**SUPPLIED ENTRIES**:
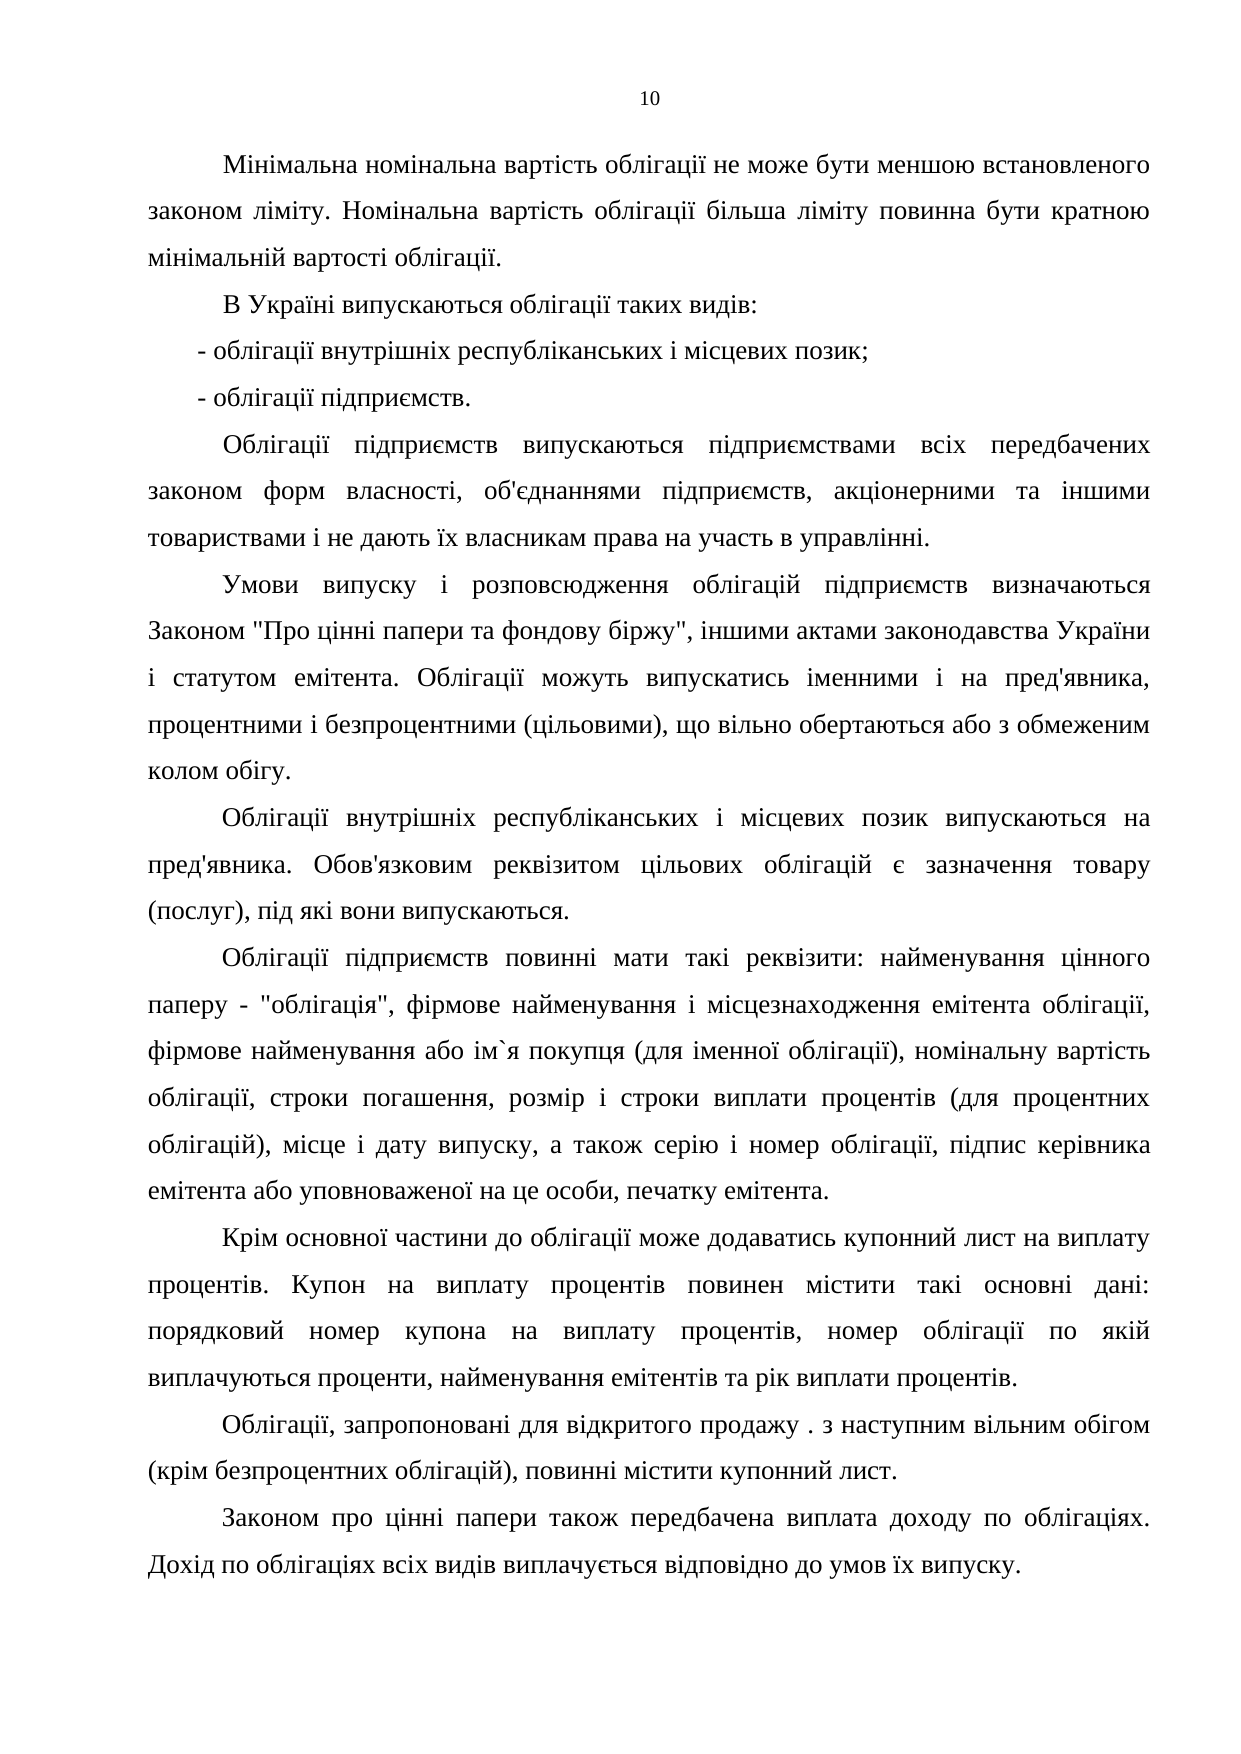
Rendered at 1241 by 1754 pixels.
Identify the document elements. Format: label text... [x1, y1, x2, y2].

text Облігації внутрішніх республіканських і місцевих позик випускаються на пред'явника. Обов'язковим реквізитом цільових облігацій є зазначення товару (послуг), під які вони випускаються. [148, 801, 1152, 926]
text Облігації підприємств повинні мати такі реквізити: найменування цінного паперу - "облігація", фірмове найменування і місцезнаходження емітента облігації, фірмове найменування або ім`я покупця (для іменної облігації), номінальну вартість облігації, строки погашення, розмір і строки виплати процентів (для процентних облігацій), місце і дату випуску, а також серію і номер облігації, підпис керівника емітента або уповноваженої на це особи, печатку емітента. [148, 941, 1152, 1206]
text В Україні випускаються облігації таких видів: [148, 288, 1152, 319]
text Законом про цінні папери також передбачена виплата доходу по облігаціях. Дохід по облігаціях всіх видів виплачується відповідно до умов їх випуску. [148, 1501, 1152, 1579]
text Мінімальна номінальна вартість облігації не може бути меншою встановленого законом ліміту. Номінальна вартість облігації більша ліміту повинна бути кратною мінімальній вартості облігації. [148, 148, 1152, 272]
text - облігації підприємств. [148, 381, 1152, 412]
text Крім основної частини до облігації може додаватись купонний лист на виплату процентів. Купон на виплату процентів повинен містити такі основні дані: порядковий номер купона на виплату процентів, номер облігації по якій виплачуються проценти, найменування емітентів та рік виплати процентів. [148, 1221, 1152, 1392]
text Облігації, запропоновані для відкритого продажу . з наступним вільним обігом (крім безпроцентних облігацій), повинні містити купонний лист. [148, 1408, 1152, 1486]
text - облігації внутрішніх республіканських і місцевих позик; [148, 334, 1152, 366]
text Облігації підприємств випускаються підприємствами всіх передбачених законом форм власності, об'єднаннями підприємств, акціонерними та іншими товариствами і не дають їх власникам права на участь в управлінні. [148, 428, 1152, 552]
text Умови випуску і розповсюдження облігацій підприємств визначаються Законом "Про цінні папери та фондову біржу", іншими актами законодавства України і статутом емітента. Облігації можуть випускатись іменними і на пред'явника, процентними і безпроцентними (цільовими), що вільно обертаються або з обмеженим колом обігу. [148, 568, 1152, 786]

**WHAT NEEDS TO BE DONE**: Please give the data above again in exact form and omit every picture.

**WRITTEN RESPONSE**:
Rendered at 1241 by 1754 pixels.
Identify the document elements. Format: label text... [x1, y1, x2, y2].

text Облігації внутрішніх республіканських і місцевих позик випускаються на пред'явника. Обов'язковим реквізитом цільових облігацій є зазначення товару (послуг), під які вони випускаються. [148, 801, 1152, 926]
text Облігації підприємств повинні мати такі реквізити: найменування цінного паперу - "облігація", фірмове найменування і місцезнаходження емітента облігації, фірмове найменування або ім`я покупця (для іменної облігації), номінальну вартість облігації, строки погашення, розмір і строки виплати процентів (для процентних облігацій), місце і дату випуску, а також серію і номер облігації, підпис керівника емітента або уповноваженої на це особи, печатку емітента. [148, 941, 1152, 1206]
text В Україні випускаються облігації таких видів: [148, 288, 1152, 319]
text Законом про цінні папери також передбачена виплата доходу по облігаціях. Дохід по облігаціях всіх видів виплачується відповідно до умов їх випуску. [148, 1501, 1152, 1579]
text Мінімальна номінальна вартість облігації не може бути меншою встановленого законом ліміту. Номінальна вартість облігації більша ліміту повинна бути кратною мінімальній вартості облігації. [148, 148, 1152, 272]
text - облігації підприємств. [148, 381, 1152, 412]
text Крім основної частини до облігації може додаватись купонний лист на виплату процентів. Купон на виплату процентів повинен містити такі основні дані: порядковий номер купона на виплату процентів, номер облігації по якій виплачуються проценти, найменування емітентів та рік виплати процентів. [148, 1221, 1152, 1392]
text Облігації, запропоновані для відкритого продажу . з наступним вільним обігом (крім безпроцентних облігацій), повинні містити купонний лист. [148, 1408, 1152, 1486]
text - облігації внутрішніх республіканських і місцевих позик; [148, 334, 1152, 366]
text Облігації підприємств випускаються підприємствами всіх передбачених законом форм власності, об'єднаннями підприємств, акціонерними та іншими товариствами і не дають їх власникам права на участь в управлінні. [148, 428, 1152, 552]
text Умови випуску і розповсюдження облігацій підприємств визначаються Законом "Про цінні папери та фондову біржу", іншими актами законодавства України і статутом емітента. Облігації можуть випускатись іменними і на пред'явника, процентними і безпроцентними (цільовими), що вільно обертаються або з обмеженим колом обігу. [148, 568, 1152, 786]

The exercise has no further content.